Defendant also appears to argue the ALJ considered Plaintiff's work history in evaluating her symptom claims. (Doc. No. 15 at 7). However, the portion of the decision cited by Defendant in support of this argument is the ALJ's finding at step one of the sequential evaluation process that plaintiff worked after her onset date but it did not rise to the level of substantial gainful activity. (AR 19). The Court is not permitted to consider this reasoning as it was not offered by the ALJ as a reason to reject Plaintiff's symptom claim testimony. See Bray v. Comm'r of Soc. Sec. Admin., 554 F.3d 1219, 1226 (9th Cir.2009) (the Court “review[s] the ALJ's decision based on the reasoning and factual findings offered by the ALJ- not post hoc rationalizations that attempt to intuit what the adjudicator may have been thinking.”).

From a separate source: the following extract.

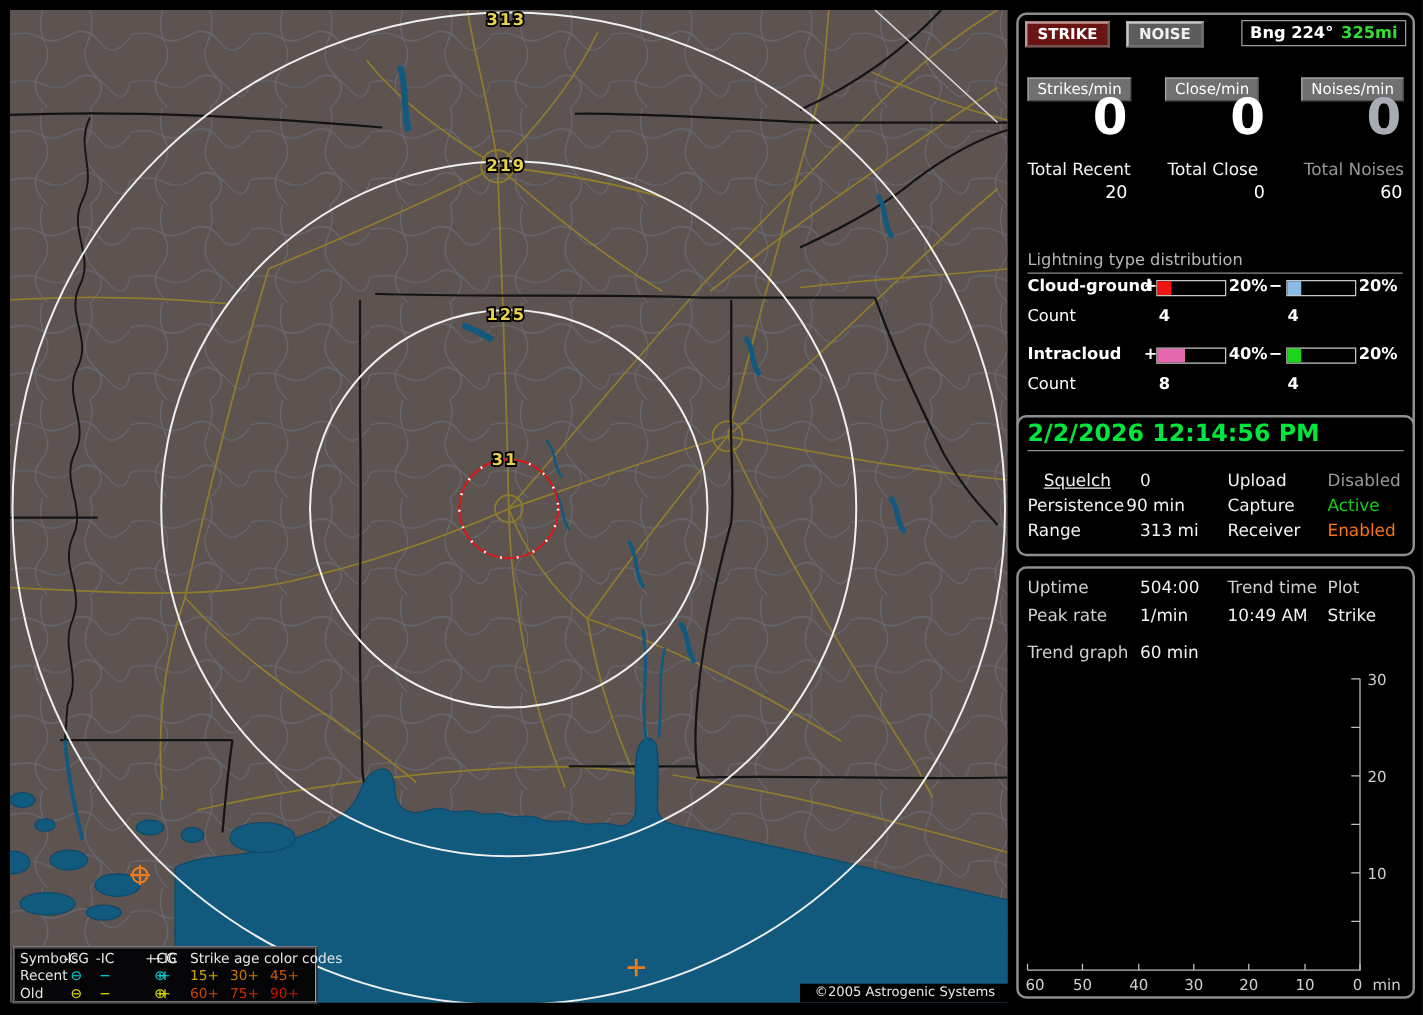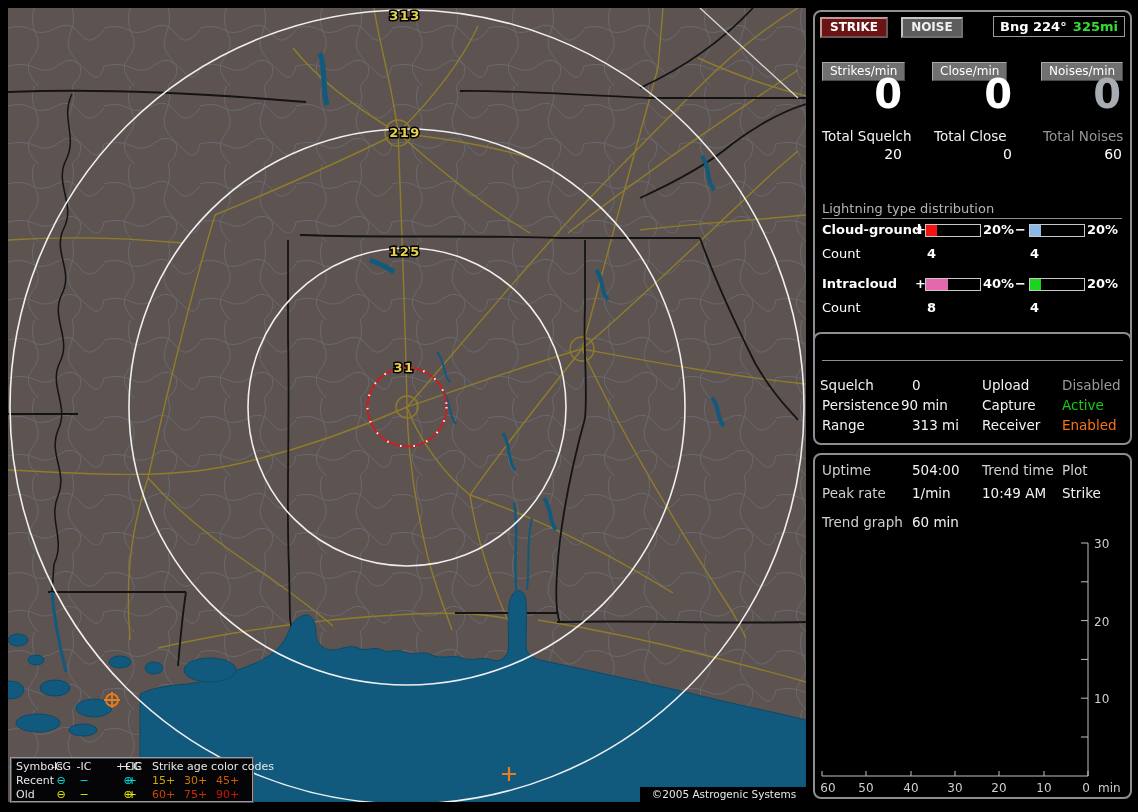"Total Squelch" span.abs { text: Squelch -> Recent }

Based on the foregoing, the Court finds that the ALJ provided clear and convincing reasons, supported by substantial evidence, for rejecting Plaintiff's symptom claim testimony.
VIII. CONCLUSION
A reviewing court should not substitute its assessment of the evidence for the ALJ's. Tackett, 180 F.3d at 1098. To the contrary, a reviewing court must defer to an ALJ's assessment as long as it is supported by substantial evidence. 42 U.S.C. § 405(g). As discussed in detail above, the ALJ properly considered Plaintiff's symptom claims. After review, the Court finds the ALJ's decision is supported by substantial evidence and free of harmful legal error.
Accordingly, it is ORDERED:
1. Plaintiff's Motion for Summary Judgment (Doc. No. 13) is DENIED. 2. Defendant's Cross Motion for Summary Judgment (Doc. No. 15) is GRANTED and 11 the decision of the Commissioner of Social Security is AFFIRMED for the reasons set forth above. 3. The Clerk is directed to enter judgment in favor of the Commissioner of Social Security, terminate any pending motions/deadlines, and close this case.